The hunt for a fast-acting antidepressant moved a step forward with a report of the efficacy of scopolamine, a drug commonly used to treat vertigo, in a clinical trial.

A muscarinic cholinergic receptor antagonist, scopolamine is commonly available in a type of transdermal patch indicated for treating motion sickness. The patch delivers up to one milligram of scopolamine over three days.

To test the drug's effect on depression, Wayne Drevets, M.D., a senior investigator, and Maura Furey, Ph.D., a staff scientist at the Mood and Anxiety Disorders Program of the National Institute of Mental Health, used a dosage of 4 micrograms of scopolamine per kilogram of body weight, given through intravenous infusion.

Twenty-two volunteers with a DSM-IV diagnosis of major depressive disorder were randomized to two regimens: three doses of placebo followed by three doses of scopolamine infusions, or three doses of scopolamine followed by three doses of placebo. Every two infusions were separated by an interval of three to five days.

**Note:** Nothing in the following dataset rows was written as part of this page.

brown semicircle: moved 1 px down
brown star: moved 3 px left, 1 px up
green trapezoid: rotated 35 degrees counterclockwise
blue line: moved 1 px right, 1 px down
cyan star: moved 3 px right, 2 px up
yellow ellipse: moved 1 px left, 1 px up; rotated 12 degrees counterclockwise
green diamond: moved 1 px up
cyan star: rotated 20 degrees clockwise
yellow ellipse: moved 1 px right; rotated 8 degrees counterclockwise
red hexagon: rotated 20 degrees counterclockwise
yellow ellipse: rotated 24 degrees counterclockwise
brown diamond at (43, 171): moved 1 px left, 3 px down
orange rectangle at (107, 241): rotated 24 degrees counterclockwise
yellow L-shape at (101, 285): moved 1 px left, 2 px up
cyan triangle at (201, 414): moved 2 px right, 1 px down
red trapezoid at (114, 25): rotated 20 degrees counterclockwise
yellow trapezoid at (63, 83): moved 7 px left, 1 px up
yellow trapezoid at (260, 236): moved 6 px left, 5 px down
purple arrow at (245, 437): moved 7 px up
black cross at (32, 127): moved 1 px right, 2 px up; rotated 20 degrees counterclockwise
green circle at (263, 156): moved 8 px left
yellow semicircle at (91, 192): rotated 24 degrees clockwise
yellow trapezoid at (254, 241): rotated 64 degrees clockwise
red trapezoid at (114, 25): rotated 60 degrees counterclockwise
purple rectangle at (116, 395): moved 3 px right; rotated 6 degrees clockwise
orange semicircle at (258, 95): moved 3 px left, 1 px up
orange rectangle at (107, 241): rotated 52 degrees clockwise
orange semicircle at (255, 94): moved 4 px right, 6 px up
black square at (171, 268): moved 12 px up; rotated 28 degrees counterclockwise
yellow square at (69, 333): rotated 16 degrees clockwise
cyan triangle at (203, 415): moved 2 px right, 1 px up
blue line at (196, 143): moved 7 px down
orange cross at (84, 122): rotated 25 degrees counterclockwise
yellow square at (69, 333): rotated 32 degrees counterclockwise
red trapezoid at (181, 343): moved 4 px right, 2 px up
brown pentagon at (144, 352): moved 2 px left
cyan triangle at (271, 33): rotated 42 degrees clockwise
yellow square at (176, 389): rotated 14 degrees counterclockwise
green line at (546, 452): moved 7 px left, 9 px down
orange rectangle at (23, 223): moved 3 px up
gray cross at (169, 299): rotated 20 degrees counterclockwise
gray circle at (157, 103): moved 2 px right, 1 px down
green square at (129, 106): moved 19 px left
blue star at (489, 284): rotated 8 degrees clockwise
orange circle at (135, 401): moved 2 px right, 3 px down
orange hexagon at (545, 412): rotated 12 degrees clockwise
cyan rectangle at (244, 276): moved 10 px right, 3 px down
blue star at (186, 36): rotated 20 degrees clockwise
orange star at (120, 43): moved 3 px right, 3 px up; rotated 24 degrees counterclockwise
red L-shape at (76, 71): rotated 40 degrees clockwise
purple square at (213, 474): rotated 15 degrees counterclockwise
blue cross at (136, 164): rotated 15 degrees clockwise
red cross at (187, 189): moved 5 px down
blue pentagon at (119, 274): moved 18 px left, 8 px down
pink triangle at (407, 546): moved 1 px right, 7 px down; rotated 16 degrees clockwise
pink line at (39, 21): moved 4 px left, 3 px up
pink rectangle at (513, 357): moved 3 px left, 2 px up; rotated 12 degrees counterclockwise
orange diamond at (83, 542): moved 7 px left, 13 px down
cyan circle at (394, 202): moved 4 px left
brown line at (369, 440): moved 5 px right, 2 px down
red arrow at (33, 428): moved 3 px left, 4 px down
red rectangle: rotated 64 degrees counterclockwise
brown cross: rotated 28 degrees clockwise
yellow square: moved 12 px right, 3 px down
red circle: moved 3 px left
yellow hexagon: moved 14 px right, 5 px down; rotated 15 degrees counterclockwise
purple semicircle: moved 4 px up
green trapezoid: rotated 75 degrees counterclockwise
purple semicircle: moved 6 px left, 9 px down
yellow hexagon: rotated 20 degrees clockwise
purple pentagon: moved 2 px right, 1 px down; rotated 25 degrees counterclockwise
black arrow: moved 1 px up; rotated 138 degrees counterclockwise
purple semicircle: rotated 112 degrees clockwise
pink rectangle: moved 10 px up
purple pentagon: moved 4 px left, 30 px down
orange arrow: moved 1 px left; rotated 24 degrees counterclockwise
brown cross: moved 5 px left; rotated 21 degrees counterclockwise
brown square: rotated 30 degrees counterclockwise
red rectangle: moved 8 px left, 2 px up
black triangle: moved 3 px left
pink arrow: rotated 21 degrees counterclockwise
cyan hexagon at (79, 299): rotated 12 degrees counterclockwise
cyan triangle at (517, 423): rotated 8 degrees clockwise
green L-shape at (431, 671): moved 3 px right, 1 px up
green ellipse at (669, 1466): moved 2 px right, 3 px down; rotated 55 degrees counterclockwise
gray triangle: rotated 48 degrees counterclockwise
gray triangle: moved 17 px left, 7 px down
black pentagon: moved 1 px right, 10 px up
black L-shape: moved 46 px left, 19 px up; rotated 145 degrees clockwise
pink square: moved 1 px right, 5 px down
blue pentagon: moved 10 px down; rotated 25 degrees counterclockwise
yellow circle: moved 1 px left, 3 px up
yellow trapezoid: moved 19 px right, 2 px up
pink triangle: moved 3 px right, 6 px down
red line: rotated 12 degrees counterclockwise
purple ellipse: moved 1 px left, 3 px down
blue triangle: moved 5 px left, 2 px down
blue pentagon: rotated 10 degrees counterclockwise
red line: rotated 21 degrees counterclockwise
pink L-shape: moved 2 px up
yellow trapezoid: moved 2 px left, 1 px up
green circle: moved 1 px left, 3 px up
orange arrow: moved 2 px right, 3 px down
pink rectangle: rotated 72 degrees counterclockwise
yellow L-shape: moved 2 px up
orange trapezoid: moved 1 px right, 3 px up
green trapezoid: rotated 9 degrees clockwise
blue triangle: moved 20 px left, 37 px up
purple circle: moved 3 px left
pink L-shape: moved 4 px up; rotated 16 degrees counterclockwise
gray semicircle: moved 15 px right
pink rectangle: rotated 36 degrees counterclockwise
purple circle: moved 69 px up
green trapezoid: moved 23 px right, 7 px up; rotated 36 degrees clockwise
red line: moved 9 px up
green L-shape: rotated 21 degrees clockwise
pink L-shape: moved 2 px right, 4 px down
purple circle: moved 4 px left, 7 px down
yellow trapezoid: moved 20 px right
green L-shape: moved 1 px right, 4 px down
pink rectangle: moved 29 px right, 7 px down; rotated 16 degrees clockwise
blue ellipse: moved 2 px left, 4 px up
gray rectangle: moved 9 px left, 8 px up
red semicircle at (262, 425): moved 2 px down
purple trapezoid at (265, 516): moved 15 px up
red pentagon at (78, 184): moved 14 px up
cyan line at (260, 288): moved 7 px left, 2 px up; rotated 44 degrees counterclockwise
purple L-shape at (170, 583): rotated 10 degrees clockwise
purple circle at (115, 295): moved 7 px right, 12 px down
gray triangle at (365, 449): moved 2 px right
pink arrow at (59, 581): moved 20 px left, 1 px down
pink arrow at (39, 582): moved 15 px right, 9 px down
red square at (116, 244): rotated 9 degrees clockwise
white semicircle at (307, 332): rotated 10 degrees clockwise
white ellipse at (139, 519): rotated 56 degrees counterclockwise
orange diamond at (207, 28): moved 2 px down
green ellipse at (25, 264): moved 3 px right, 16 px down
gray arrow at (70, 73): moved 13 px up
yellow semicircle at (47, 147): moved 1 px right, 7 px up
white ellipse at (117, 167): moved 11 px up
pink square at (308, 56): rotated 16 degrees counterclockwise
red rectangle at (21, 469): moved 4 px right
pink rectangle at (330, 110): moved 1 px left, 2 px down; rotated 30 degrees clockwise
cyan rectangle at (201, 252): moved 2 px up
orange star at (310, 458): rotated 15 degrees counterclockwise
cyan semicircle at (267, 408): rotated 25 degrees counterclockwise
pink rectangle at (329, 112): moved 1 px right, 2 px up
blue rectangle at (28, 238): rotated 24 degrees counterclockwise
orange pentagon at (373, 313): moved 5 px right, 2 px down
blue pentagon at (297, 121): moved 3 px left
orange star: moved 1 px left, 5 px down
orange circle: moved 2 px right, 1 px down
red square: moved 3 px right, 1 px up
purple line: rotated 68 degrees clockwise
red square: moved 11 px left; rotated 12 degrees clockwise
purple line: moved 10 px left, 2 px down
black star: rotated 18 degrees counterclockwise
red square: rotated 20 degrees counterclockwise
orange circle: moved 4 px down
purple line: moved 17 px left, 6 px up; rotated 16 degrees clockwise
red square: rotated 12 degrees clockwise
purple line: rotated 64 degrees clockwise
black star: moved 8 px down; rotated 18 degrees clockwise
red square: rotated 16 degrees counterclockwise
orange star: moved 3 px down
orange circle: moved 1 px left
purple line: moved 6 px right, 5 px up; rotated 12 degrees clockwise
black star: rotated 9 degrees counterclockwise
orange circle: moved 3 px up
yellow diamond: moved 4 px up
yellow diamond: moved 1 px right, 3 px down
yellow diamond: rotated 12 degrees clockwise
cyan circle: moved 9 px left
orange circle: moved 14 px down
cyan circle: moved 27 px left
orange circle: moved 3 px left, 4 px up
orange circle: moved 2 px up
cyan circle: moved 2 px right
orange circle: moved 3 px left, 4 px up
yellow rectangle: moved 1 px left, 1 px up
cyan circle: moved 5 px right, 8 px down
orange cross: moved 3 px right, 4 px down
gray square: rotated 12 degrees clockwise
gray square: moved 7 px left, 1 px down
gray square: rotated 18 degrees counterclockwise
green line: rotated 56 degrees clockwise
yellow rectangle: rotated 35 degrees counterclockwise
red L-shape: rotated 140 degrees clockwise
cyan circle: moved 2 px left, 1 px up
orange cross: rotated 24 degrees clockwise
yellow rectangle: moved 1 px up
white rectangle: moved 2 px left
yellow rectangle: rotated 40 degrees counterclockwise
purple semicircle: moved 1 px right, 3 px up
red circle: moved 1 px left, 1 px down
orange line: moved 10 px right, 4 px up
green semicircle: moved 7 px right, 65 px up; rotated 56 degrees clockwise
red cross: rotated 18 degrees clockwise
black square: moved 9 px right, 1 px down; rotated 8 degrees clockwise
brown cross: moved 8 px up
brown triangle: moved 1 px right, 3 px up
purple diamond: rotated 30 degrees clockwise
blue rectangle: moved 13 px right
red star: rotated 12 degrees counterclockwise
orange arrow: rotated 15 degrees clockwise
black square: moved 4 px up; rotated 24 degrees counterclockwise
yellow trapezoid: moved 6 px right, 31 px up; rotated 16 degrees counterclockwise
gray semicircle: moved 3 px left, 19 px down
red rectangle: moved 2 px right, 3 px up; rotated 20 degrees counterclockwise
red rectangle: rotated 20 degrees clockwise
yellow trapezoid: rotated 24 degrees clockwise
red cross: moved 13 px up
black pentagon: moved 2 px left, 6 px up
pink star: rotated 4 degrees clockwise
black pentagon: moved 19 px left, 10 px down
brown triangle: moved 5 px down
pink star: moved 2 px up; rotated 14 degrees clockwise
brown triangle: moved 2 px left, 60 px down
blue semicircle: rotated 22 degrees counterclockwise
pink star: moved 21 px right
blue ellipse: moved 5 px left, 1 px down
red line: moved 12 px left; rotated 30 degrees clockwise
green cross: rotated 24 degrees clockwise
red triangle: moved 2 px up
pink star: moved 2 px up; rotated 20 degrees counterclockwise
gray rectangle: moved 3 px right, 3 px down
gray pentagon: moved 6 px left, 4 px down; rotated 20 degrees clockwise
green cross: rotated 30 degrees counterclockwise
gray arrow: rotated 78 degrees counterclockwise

The effect of scopolamine treatment on the patients' depressive symptoms, measured by change in the Montgomery-Asberg Depression Rating Scale (MADRS) score, was significantly larger than the effect of placebo infusion (see chart). Significant reduction in MADRS scores was observed as early as the assessment three to five days after the initial dose of scopolamine.

Among patients who received scopolamine before placebo, the clinical improvement persisted during the placebo phase.

At the end of the study, 14 (64 percent) of the study patients achieved full response, defined as at least 50 percent reduction of MARDS score from baseline. Eleven (50 percent) reached remission, defined as having a MADRS score of 10 or below.

The study participants had moderate to severe depression at baseline, with mean MADRS scores of about 30. Eight participants had comorbid anxiety disorder, and 13 had been in the current depressive episode for more than two years. In addition, six participants had failed to respond to previous treatment.

Furey and Drevets had published a study on the rapid antidepressant effect of scopolamine infusion in the October 2006 Archives of General Psychiatry. In that study, scopolamine significantly reduced depressive symptoms in patients with major depressive disorder and with bipolar disorder. The current study, which replicates previous findings in a group of unipolar depressive patients, was published in the March 1 Biological Psychiatry.

The adverse effects of scopolamine observed in the study were not serious and were expected of anticholinergic drugs. They included drowsiness, blurred vision, dry mouth, light-headedness, and hypotension.

Although the actual mechanism of scopolamine's antidepressant effect is still unknown, the researchers proposed two possible explanations. First, the drug indirectly reduces N-methyl-D-aspartate receptor (NMDAR) in the brain, and NMDAR antagonism is one of the consequences observed with other antidepressant drugs and with electroconvulsive therapy. A second possible explanation is that scopolamine enhances the activity of the parasympathetic nervous system and, in turn, reverses the relatively heightened sympathetic system seen in depression.

An abstract of “Replication of Scopolamine's Antidepressant Efficacy in Major Depressive Disorder: A Randomized, Placebo-Controlled Clinical Trial” is posted at <www.journals.elsevierhealth.com/periodicals/bps/article/S0006-3223(09)01414-0/abstract>.